Texte fourni:
# # #

En ce qui concerne l'affirmation de la section de dépôt selon laquelle tout mandataire agréé est censé connaître le droit de la CBE et la pratique qui s'y rapporte, le requérant a rétorqué qu'on ne peut pas attendre d'un mandataire qu'il connaisse sur le bout des doigts l'intégralité de la Convention avec son règlement d'exécution et la jurisprudence des chambres de recours. Il est des circonstances, p. ex. lorsque le temps presse, comme c'était le cas dans la présente espèce, où une vérification dans la Convention et dans le jurisprudence des chambres de recours aurait duré trop longtemps, et où il était raisonnable de vouloir remédier à une incertitude en s'adressant au service des renseignements de l'OEB. L'attention était attirée sur le fait que le mandataire avait contacté le service des renseignements pour obtenir confirmation du fait que la taxe d'examen venait à échéance le jour même, à savoir le 10 mai 1991. Il n'avait pas demandé à connaître le montant de la taxe, mais seulement si ce jour même était la date limite pour payer la taxe d'examen sans pénalité. La vigilance que l'on est en droit d'attendre d'un mandataire agréé suppose qu'il procède à ce genre de vérification afin de combler cette lacune dans ses "connaissances actives".

# # #

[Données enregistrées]

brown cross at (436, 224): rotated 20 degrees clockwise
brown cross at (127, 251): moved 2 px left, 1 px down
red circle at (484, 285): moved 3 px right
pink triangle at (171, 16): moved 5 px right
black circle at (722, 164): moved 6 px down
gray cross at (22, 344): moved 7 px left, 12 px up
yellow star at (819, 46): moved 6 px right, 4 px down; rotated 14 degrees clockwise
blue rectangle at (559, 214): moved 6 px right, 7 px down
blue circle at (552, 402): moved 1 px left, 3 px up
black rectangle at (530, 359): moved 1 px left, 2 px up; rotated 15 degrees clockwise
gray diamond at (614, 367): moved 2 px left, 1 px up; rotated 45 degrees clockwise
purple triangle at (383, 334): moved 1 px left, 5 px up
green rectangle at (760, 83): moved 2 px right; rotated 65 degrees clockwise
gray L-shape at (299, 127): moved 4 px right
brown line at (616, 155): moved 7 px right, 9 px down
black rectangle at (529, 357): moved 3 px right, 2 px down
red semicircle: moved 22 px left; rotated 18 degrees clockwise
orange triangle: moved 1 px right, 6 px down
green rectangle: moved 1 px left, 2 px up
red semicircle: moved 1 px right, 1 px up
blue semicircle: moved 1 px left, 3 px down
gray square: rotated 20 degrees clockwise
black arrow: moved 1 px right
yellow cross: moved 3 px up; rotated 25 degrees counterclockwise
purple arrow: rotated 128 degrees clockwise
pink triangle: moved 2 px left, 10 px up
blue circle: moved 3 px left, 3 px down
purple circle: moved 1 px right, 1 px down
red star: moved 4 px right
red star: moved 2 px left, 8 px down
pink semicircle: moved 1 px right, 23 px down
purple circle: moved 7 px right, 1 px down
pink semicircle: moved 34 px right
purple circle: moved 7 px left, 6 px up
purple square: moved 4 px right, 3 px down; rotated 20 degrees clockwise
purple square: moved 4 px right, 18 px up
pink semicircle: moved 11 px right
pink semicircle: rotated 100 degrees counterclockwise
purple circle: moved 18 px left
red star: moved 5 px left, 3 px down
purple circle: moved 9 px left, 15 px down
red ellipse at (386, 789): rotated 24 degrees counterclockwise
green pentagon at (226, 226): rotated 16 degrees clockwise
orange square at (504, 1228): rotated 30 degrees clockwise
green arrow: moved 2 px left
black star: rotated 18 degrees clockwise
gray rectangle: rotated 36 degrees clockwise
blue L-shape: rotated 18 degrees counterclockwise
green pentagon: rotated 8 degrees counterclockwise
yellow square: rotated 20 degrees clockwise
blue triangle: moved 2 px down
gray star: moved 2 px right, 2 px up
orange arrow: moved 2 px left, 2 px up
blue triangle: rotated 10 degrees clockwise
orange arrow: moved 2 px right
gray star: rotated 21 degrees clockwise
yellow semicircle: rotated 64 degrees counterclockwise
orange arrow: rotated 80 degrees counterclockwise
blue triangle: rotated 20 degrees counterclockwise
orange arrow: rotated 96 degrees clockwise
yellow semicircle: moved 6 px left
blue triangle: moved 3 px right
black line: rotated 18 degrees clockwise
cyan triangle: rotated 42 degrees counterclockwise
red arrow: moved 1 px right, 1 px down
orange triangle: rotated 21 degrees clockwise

# # #

Consigne: Citez intégralement le texte fourni, sans en modifier un seul mot.

Résultat:
En ce qui concerne l'affirmation de la section de dépôt selon laquelle tout mandataire agréé est censé connaître le droit de la CBE et la pratique qui s'y rapporte, le requérant a rétorqué qu'on ne peut pas attendre d'un mandataire qu'il connaisse sur le bout des doigts l'intégralité de la Convention avec son règlement d'exécution et la jurisprudence des chambres de recours. Il est des circonstances, p. ex. lorsque le temps presse, comme c'était le cas dans la présente espèce, où une vérification dans la Convention et dans le jurisprudence des chambres de recours aurait duré trop longtemps, et où il était raisonnable de vouloir remédier à une incertitude en s'adressant au service des renseignements de l'OEB. L'attention était attirée sur le fait que le mandataire avait contacté le service des renseignements pour obtenir confirmation du fait que la taxe d'examen venait à échéance le jour même, à savoir le 10 mai 1991. Il n'avait pas demandé à connaître le montant de la taxe, mais seulement si ce jour même était la date limite pour payer la taxe d'examen sans pénalité. La vigilance que l'on est en droit d'attendre d'un mandataire agréé suppose qu'il procède à ce genre de vérification afin de combler cette lacune dans ses "connaissances actives".